■ EXERCISE ■
Reproduce the part of the Ice Cream Sandwich article that begins at the words "The joint Samsung/Google" and ends after "take a look.", substituting "built-in apps" for "core apps".

■ EXTRACT TO READ ■
§
Oct, 19 2011

The joint Samsung/Google event just came to a close and I must say — Google definitely stole the show. Ice Cream Sandwich seemed to propel the OS light years ahead of it’s predecessors and competition thanks to an all new overhauled UI implemented throughout the entire Android OS. One of the areas Google did a great job at addressing was the aging core apps. Now, they’ve been completely revamped unifying not the the way the apps look, but the way the behave as well. The same gestures found everywhere else in Ice Cream Sandwich will work the same as in these core apps. Let’s take a look.



One of my favorite overhauled new apps is the Android Browser. The all new browser features easy a whole new way of tabbing. Tabs behave the same way as opening up your most recently used apps, being displayed vertically for you to swipe through or swipe to the left to close a tab. My favorite part about the all new tabs is how they can now be saved for offline viewing.
§
■ EXTRACTED MATERIAL ■
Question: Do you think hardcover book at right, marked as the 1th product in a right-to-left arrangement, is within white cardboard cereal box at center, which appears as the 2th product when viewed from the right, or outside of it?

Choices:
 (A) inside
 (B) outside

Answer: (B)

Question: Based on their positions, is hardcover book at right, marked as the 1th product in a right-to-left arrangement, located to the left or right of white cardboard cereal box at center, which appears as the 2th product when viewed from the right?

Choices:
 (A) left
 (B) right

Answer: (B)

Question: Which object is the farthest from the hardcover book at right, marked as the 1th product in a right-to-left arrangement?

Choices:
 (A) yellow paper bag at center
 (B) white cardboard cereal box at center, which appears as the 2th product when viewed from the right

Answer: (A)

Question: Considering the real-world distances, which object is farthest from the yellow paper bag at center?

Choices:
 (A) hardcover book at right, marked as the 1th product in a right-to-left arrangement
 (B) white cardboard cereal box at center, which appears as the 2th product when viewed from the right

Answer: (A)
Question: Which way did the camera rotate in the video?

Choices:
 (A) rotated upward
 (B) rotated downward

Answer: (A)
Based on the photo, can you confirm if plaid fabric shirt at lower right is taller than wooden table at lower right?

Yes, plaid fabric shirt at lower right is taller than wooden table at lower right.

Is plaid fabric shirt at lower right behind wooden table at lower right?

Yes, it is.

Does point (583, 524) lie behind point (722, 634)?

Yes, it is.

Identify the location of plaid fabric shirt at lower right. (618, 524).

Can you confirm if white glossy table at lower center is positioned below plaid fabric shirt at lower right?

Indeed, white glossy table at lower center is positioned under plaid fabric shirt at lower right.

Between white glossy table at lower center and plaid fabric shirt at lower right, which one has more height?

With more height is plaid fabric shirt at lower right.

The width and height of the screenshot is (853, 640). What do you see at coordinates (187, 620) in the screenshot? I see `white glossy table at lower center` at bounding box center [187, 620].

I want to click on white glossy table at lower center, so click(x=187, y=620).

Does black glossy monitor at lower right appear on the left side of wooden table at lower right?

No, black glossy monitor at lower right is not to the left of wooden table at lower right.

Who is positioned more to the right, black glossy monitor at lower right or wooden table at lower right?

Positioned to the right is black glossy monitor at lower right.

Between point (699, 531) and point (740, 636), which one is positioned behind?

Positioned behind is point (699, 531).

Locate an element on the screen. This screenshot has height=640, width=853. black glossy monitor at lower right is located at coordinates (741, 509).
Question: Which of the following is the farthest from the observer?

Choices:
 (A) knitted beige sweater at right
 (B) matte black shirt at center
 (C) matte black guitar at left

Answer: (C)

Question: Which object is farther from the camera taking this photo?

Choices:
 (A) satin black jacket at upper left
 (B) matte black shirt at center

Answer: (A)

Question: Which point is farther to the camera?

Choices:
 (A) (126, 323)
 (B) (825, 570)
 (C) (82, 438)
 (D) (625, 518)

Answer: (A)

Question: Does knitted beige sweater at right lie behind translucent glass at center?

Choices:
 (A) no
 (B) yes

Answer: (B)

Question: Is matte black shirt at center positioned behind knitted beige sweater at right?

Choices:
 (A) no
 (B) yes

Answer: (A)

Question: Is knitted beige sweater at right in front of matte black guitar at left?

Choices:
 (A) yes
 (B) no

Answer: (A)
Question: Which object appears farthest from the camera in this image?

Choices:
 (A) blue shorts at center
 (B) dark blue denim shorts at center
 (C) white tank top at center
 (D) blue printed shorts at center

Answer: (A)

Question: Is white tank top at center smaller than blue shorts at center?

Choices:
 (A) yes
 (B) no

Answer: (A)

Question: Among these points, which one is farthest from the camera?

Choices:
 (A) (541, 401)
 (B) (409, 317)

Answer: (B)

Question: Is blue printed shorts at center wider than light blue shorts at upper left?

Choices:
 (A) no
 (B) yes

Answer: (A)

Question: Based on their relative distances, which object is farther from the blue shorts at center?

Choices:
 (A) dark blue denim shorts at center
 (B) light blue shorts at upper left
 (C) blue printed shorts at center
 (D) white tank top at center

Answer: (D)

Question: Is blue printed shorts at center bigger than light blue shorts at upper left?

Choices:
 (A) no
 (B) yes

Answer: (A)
§
■ WORKED SOLUTION ■
The joint Samsung/Google event just came to a close and I must say — Google definitely stole the show. Ice Cream Sandwich seemed to propel the OS light years ahead of it’s predecessors and competition thanks to an all new overhauled UI implemented throughout the entire Android OS. One of the areas Google did a great job at addressing was the aging built-in apps. Now, they’ve been completely revamped unifying not the the way the apps look, but the way the behave as well. The same gestures found everywhere else in Ice Cream Sandwich will work the same as in these built-in apps. Let’s take a look.